Paper ID: | 2905 |
---|---|

Title: | The Convergence of Sparsified Gradient Methods |

This paper provided the first theoretical analysis of the popular “TopK” sparsification-based communication reduction technique. The proposed approach is fairly general, which should extend to methods combining sparsification with quantization by reduced precision, and methods using approximate quantiles. Overall, the presentation of this paper is good. The related works and different research pesperctives for communication efficient distributed sgd are well overviewed and organized . While I'm not an expert in the topic of this paper, I have no idea about the originality and significance of the theoretical results and proof techniques. The main idea of the paper looks sound and good. The experiments are well designed. I think the paper is good. One minor thing, the reference 12, 13 are duplicated.

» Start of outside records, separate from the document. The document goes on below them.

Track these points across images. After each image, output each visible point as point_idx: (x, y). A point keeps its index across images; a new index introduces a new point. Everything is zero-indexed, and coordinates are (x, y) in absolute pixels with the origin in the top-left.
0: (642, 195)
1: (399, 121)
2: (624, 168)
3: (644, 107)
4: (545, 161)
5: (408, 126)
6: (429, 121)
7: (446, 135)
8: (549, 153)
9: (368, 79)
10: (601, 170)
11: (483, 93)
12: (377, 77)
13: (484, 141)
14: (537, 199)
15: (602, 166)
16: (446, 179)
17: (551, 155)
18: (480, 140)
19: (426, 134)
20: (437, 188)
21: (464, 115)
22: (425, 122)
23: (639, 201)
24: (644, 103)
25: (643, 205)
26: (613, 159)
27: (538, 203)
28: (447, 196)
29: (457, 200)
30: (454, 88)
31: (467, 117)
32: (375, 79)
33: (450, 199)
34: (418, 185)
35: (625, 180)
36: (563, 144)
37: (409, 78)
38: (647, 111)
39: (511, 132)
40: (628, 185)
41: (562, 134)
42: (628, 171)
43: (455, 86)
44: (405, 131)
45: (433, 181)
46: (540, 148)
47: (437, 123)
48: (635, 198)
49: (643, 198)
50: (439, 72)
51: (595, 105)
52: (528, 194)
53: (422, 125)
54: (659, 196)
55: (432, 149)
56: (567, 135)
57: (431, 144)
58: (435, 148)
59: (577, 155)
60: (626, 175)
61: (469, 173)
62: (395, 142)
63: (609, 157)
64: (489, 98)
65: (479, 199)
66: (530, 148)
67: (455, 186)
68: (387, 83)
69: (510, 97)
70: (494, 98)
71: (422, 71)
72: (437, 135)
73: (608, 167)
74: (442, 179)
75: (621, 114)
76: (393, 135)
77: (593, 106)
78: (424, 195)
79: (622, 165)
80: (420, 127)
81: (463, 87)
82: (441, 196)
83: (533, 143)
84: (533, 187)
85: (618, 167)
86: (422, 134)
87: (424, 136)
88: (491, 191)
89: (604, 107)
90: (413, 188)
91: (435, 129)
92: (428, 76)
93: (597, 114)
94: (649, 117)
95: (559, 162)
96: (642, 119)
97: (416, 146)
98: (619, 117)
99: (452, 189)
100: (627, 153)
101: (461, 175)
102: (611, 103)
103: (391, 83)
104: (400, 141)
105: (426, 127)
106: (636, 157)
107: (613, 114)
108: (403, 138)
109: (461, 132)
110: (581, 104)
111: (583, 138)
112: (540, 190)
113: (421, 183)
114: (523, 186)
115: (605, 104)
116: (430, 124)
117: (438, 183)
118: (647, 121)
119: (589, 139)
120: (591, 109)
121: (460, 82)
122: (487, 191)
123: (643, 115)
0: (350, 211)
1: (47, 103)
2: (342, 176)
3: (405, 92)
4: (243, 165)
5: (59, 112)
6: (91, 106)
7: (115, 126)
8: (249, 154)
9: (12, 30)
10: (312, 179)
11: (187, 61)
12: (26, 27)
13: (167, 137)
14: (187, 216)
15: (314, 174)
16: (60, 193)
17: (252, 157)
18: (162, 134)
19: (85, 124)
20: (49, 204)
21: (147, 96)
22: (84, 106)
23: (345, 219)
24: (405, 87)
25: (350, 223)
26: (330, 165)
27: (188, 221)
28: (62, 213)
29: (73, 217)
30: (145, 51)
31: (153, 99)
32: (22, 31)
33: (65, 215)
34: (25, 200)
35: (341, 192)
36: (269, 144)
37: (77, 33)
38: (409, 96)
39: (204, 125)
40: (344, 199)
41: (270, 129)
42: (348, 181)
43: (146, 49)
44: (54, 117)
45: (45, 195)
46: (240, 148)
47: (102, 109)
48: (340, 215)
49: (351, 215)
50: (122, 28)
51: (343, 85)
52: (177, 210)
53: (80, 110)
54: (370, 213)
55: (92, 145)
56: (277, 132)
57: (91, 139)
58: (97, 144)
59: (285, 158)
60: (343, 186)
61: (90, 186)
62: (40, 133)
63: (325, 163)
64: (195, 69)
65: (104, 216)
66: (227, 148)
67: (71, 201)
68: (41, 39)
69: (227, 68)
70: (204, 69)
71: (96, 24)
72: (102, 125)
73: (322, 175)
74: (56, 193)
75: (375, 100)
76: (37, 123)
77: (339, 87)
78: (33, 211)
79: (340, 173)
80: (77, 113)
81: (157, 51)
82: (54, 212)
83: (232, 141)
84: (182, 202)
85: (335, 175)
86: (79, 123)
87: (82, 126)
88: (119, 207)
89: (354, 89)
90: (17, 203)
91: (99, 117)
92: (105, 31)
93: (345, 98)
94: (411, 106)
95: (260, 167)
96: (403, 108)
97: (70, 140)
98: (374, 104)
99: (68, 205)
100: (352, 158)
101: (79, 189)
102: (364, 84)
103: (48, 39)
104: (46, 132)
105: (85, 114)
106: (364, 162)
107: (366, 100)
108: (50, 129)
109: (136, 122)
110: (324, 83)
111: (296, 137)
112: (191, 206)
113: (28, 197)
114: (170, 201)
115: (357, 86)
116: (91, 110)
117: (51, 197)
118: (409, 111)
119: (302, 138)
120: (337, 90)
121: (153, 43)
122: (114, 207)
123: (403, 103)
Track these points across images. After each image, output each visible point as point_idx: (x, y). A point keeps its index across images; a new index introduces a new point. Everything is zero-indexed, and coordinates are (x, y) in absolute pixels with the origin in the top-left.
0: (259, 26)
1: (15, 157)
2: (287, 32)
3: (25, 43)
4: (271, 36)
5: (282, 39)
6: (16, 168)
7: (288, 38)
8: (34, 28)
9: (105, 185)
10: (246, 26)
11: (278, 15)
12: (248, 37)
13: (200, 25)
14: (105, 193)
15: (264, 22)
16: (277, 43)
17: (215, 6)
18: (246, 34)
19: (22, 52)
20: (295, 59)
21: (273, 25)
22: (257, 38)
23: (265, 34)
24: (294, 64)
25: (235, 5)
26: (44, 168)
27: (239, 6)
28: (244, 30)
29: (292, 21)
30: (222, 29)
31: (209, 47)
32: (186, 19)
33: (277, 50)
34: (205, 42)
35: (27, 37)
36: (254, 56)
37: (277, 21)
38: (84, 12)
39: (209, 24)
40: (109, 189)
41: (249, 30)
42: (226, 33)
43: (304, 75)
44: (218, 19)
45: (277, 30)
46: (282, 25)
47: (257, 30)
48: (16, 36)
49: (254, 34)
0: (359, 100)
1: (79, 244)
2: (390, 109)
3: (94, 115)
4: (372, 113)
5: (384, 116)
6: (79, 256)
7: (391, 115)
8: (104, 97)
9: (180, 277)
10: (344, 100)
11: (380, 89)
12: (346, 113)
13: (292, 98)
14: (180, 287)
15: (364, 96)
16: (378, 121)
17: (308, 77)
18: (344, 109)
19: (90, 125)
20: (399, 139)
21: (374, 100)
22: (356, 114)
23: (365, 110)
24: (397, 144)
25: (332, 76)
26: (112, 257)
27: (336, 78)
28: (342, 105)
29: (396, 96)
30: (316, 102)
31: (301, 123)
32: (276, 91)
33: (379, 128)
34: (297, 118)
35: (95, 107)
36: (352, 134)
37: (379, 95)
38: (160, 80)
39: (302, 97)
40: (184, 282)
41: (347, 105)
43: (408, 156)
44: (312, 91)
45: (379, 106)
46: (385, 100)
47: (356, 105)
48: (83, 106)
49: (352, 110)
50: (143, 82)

The paper proposes a theoretical study of a heuristic method for distributed SGD, using the sparsification gradients techniques. The technique is not new, but this theoretical study is, in particular authors claim that their analysis does not require a bound on the maximum delay, which departs from already known analysis for asynchronous variants of SGD. I am however not confortable with the main assumption of the paper (Assumption 1), which is not discussed enough in my opinion, or numerically checked in experiments. It is I believe a strong assumption, that provides an ad-hoc control of the TopK operator. A comparison with the bounded delay assumption for asynchronous SGD is not fair, since this assumption is usually satisfied / numerically checked in experiments, while it is hardly the case of Assumption 1 for the TopK SGD. I think that the numerical experiments are weak : the comparison with asynchronous SGD is on a convex problem only (while the paper markets the use of TopK SGD for deep nets) and only illustrate marginal improvements. As a conclusion, I find the paper interesting, and won't oppose its acceptance, but I think that it is only marginally above the acceptance threshold for the NIPS venue.

This paper proposes the first convergence guarantees for sparsification-based distributed training of massive machine learning models. It’s a solid theoretical work and the proof is not difficult to follow. If I understand the paper correctly, the Assumption 1 is the core assumption, but it’s quite abstract. It seems better to give some easy to understand “meta assumptions”, when these assumptions are satisfied, the Assumption 1 holds true, or show some specific examples, for what kind of objective function and order of magnitude, the Assumption 1 can be satisfied.